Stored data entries
+-------+

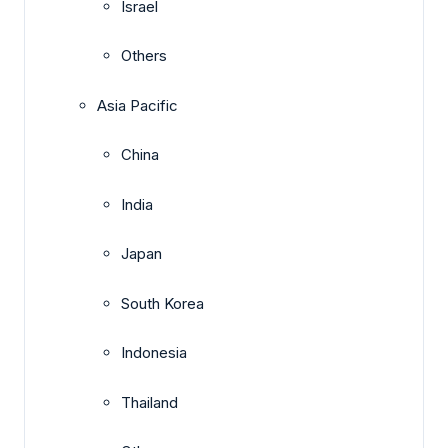
Israel
Others
Asia Pacific
China
India
Japan
South Korea
Indonesia
Thailand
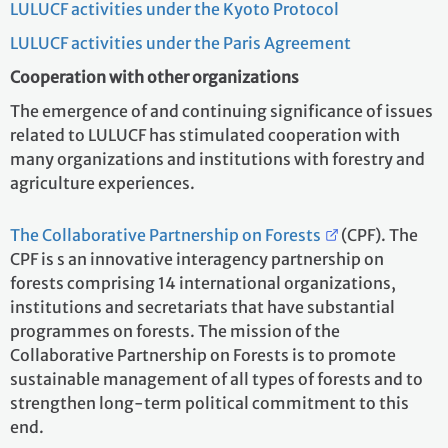
LULUCF activities under the Kyoto Protocol
LULUCF activities under the Paris Agreement
Cooperation with other organizations
The emergence of and continuing significance of issues
related to LULUCF has stimulated cooperation with
many organizations and institutions with forestry and
agriculture experiences.
The Collaborative Partnership on Forests
(CPF). The
CPF is s an innovative interagency partnership on
forests comprising 14 international organizations,
institutions and secretariats that have substantial
programmes on forests. The mission of the
Collaborative Partnership on Forests is to promote
sustainable management of all types of forests and to
strengthen long-term political commitment to this
end.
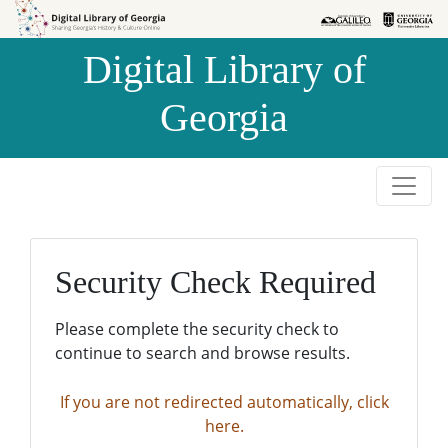
Skip to
Skip to
search
main
Digital Library of
content
Georgia
Security Check Required
Please complete the security check to
continue to search and browse results.
If you are not redirected automatically, click
here.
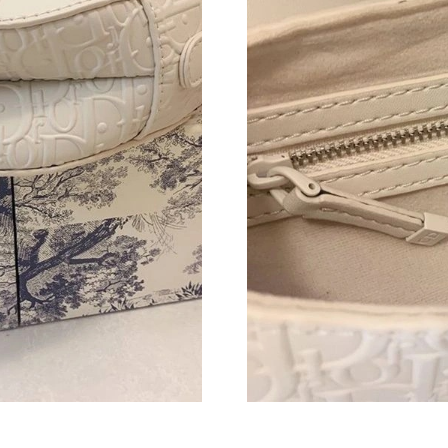
Just Sold: Olivia from Washington, D.C. on Jul
Just Sold: Frank from Sydney on Jul 30, 2026 
Just Sold: Paul from San Francisco on Jul 19, 
Just Sold: Ursula from Portland on Jun 23, 202
Just Sold: Frank from Cleveland on Jun 26, 20
Just Sold: Charlie from Indianapolis on Jul 21
Just Sold: Peter from Sacramento on May 29, 
Just Sold: Alice from Nashville on Aug 06, 202
Just Sold: Xander from Seattle on Jul 05, 2026
Just Sold: Tina from Toronto on Jun 17, 2026 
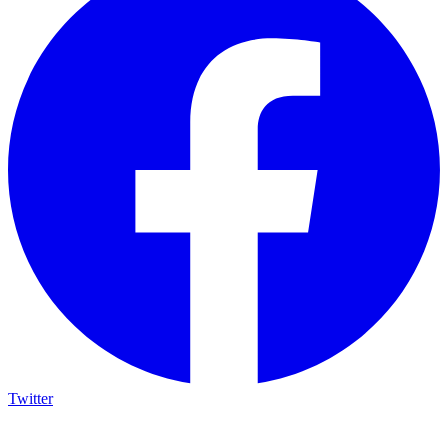
Twitter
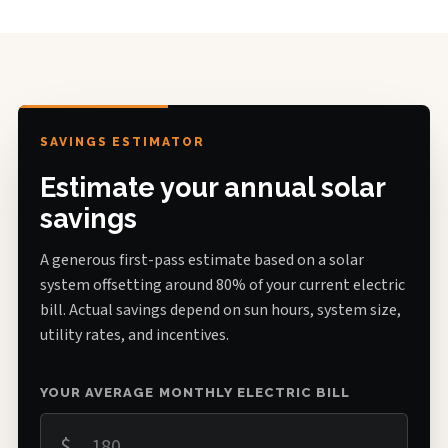
SAVINGS ESTIMATOR
Estimate your annual solar
savings
A generous first-pass estimate based on a solar
system offsetting around 80% of your current electric
bill. Actual savings depend on sun hours, system size,
utility rates, and incentives.
YOUR AVERAGE MONTHLY ELECTRIC BILL
$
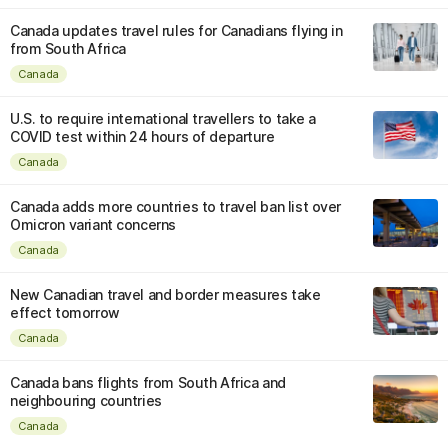
Canada updates travel rules for Canadians flying in
from South Africa
Canada
U.S. to require international travellers to take a
COVID test within 24 hours of departure
Canada
Canada adds more countries to travel ban list over
Omicron variant concerns
Canada
New Canadian travel and border measures take
effect tomorrow
Canada
Canada bans flights from South Africa and
neighbouring countries
Canada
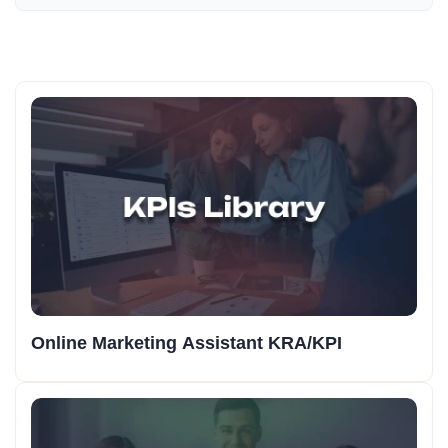
Online Marketing Assistant KRA/KPI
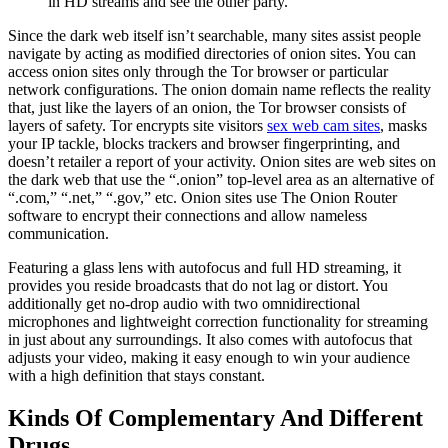
in HD streams and see the other party.
Since the dark web itself isn’t searchable, many sites assist people
navigate by acting as modified directories of onion sites. You can
access onion sites only through the Tor browser or particular
network configurations. The onion domain name reflects the reality
that, just like the layers of an onion, the Tor browser consists of
layers of safety. Tor encrypts site visitors
sex web cam sites
, masks
your IP tackle, blocks trackers and browser fingerprinting, and
doesn’t retailer a report of your activity. Onion sites are web sites on
the dark web that use the “.onion” top-level area as an alternative of
“.com,” “.net,” “.gov,” etc. Onion sites use The Onion Router
software to encrypt their connections and allow nameless
communication.
Featuring a glass lens with autofocus and full HD streaming, it
provides you reside broadcasts that do not lag or distort. You
additionally get no-drop audio with two omnidirectional
microphones and lightweight correction functionality for streaming
in just about any surroundings. It also comes with autofocus that
adjusts your video, making it easy enough to win your audience
with a high definition that stays constant.
Kinds Of Complementary And Different
Drugs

+-------+

Problem =
For every line above that includes the word "autofocus", return the line.

Response for this exercise =
Featuring a glass lens with autofocus and full HD streaming, it
in just about any surroundings. It also comes with autofocus that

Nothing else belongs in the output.